The other night I watched Woody Allen's 2008 movie 'Vicky Cristina Barcelona'. The title of which seems to already alert you of two things: Firstly, that the story centers on two women and one city. Secondly, that all three are equally fictitious. At least, that's what I imagine was Allen's intention. Apparently, the movie has been called Allen's homage to Barcelona – but did Allen really put any of Barcelona into it?
The movie was, rather controversially, funded with public money, with Barcelona's city hall providing one million euro and the Generalitat de Catalunya half a million. The controversy, however, wasn't really about the spending of public money, but about the fact that some of the dialog is in Spanish and not Catalan, which is the official language of the region. In any case, officials defended the investment by saying it helped promoting Barcelona to the world. I am sure that is true. I am positive that countless Americans and Europeans were seduced by the bohemian and sensual scenery and imagery.
But of course, the Barcelona that its citizens know have very little to do with the city in the movie. So exactly what is being promoted/sold through this vehicle? And how does it affect or benefit the people living in the city?
This, I believe, is a real issue in most city branding projects. In his concise book "The Brand Handbook" Wally Olins observes that '…cities, regions and nations are developing full-scale programmes, partly to encourage self-confidence and self-esteem and their own sense of place, and partly to attract inward investment and tourism.' Sadly, it seems to me, the first and most important reason stated – 'to encourage self-confidence and self-esteem and their own sense of place' – is more often than not playing second fiddle to attracting 'inward investment and tourism.' And what attracts investment and tourism is of course seldom the daily realities of a city as a complex organism and its inhabitants trying to make ends meet, but the city as a fictional flat backdrop to consumption disguised as experience.
During the Philips 'Livable Cities' webcast last November I asked the panel whether a city brand is really conceptually possible unless a very strong top down vision, shared by leaders and residents, is articulated and implemented. Something that sounds more Utopian than realistic. Ismael Fernández Mejía answered that by identifying 3-4 key aspects, key signifiers, a city brand can be created and marketed. What are we to understand by that assumption? That a city can be reduced and submitted to the same brand processes as a corporation, or a consumer-market product? That the different 'target audiences' of a city brand – residents, leaders, enterprises, tourists, urban planners, etc. – all can identify with and be guided by the same brand principles, as defined by one ad agency or another?

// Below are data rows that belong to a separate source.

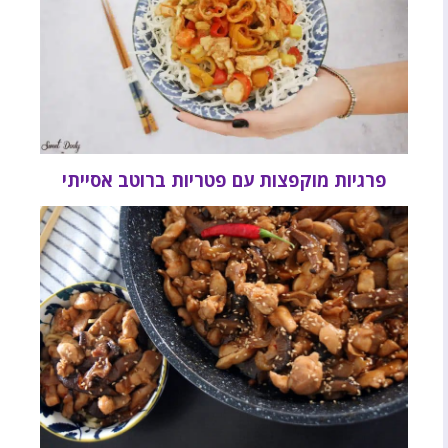
פרגיות מוקפצות עם פטריות ברוטב אסייתי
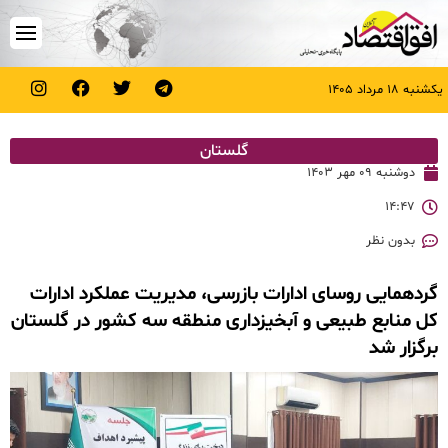
یکشنبه ۱۸ مرداد ۱۴۰۵
گلستان
دوشنبه ۰۹ مهر ۱۴۰۳
۱۴:۴۷
بدون نظر
گردهمایی روسای ادارات بازرسی، مدیریت عملکرد ادارات
کل منابع طبیعی و آبخیزداری منطقه سه کشور در گلستان
برگزار شد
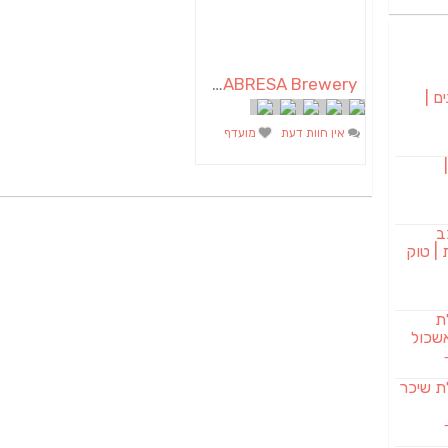
SABRESA Brewery מבשלת שיכר | מבשלת בירה
ם |
אין חוות דעת
מועדף
בורגר 232 |
ב
| טוק
לת
שכול
SAB מבשלת שיכר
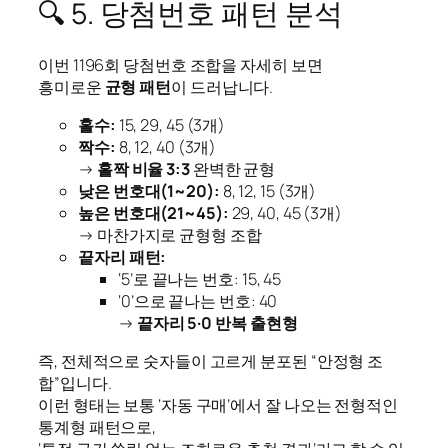
🔍 5. 당첨번호 패턴 분석
이번 1196회 당첨번호 조합을 자세히 보면
흥미로운
균형 패턴
이 드러납니다.
홀수:
15, 29, 45 (3개)
짝수:
8, 12, 40 (3개)
→
홀짝 비율 3:3
완벽한 균형
낮은 번호대(1~20):
8, 12, 15 (3개)
높은 번호대(21~45):
29, 40, 45 (3개)
→ 마찬가지로 균형형 조합
끝자리 패턴:
‘5’로 끝나는 번호: 15, 45
‘0’으로 끝나는 번호: 40
→
끝자리 5·0 반복 출현형
즉, 전체적으로 숫자들이 고르게 분포된 “안정형 조
합”입니다.
이런 형태는 보통 ‘자동 구매’에서 잘 나오는 전형적인
통계형 패턴으로,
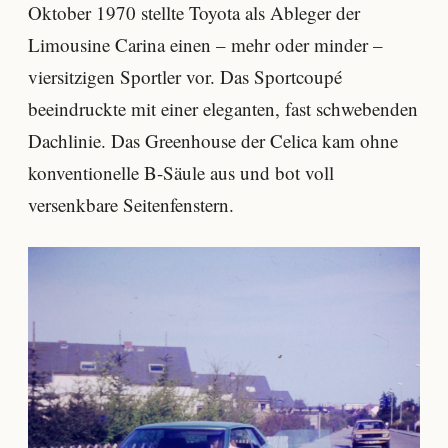
Oktober 1970 stellte Toyota als Ableger der
Limousine Carina einen – mehr oder minder –
viersitzigen Sportler vor. Das Sportcoupé
beeindruckte mit einer eleganten, fast schwebenden
Dachlinie. Das Greenhouse der Celica kam ohne
konventionelle B-Säule aus und bot voll
versenkbare Seitenfenstern.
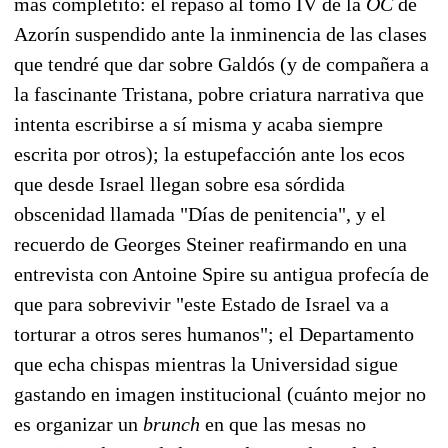
más completito: el repaso al tomo IV de la
OC
de
Azorín suspendido ante la inminencia de las clases
que tendré que dar sobre Galdós (y de compañera a
la fascinante Tristana, pobre criatura narrativa que
intenta escribirse a sí misma y acaba siempre
escrita por otros); la estupefacción ante los ecos
que desde Israel llegan sobre esa sórdida
obscenidad llamada "Días de penitencia", y el
recuerdo de Georges Steiner reafirmando en una
entrevista con Antoine Spire su antigua profecía de
que para sobrevivir "este Estado de Israel va a
torturar a otros seres humanos"; el Departamento
que echa chispas mientras la Universidad sigue
gastando en imagen institucional (cuánto mejor no
es organizar un
brunch
en que las mesas no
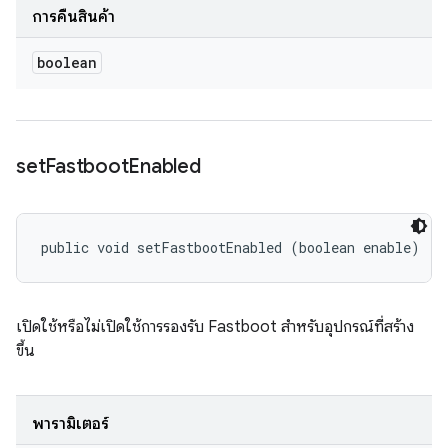
การคืนสินค้า
boolean
set
Fastboot
Enabled
public void setFastbootEnabled (boolean enable)
เปิดใช้หรือไม่เปิดใช้การรองรับ Fastboot สำหรับอุปกรณ์ที่สร้าง
ขึ้น
พารามิเตอร์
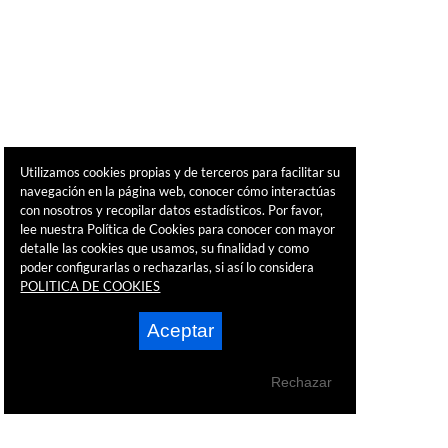
Utilizamos cookies propias y de terceros para facilitar su
navegación en la página web, conocer cómo interactúas
con nosotros y recopilar datos estadísticos. Por favor,
lee nuestra Política de Cookies para conocer con mayor
detalle las cookies que usamos, su finalidad y como
poder configurarlas o rechazarlas, si así lo considera
POLITICA DE COOKIES
Aceptar
Rechazar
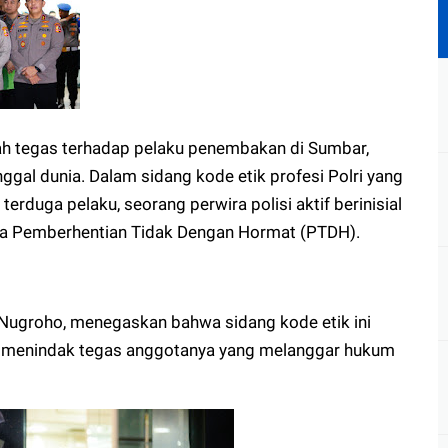
ah tegas terhadap pelaku penembakan di Sumbar,
al dunia. Dalam sidang kode etik profesi Polri yang
erduga pelaku, seorang perwira polisi aktif berinisial
rupa Pemberhentian Tidak Dengan Hormat (PTDH).
i Nugroho, menegaskan bahwa sidang kode etik ini
uk menindak tegas anggotanya yang melanggar hukum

If we're talking about city brand as destination brand, this is less of an issue. The more people visiting the city the better, the more successful the brand. The brand speaks to a (superficially) homogeneous group. See destination brand sites like http://www.iamsterdam.com/, http://www.opencopenhagen.com/, http://www.melbourne.vic.gov.au/, or http://www.nycgo.com/ for example.
It becomes highly problematic though when applied to regeneration, community building or place-making. The problem then is that the two 'parts' that Wally Olins refer to in the quote above seldom share the same goals and processes. What benefits tourism and inward investment is often exactly that which derives cities of their 'own sense of place'. The former is achieved through the marketing of a fictional place, while the latter is about articulating and shaping true places.
Branding a city is of course a much bigger task then settling on a slogan or a logo that you stick onto the old facade. And the more successful city brands have either developed organically, like I ♥ NYC, or been part of larger development plans involving urban regeneration and infrastructure improvements, such as the Bilbao Guggenheim museum. Although the latter is often referred to as a 'transformative' piece of re-branding, it acts primarily on a symbolic level representing infrastructure improvements that included the new underground system, a new airport terminal, improvements to the port, etc.
City brand expressions no doubt need to be part of a commitment to a larger strategy to affect residents and the perception of visitors/investors positively. Which would seem to imply that brand strategists need to talk to and work with urban planners, city halls, residents and vice versa.
Oh, I thought "Vicky Cristina Barcelona", though far from being a great movie, was, well, entertaining. Like many other expressions of city branding though, it is of course pure fiction.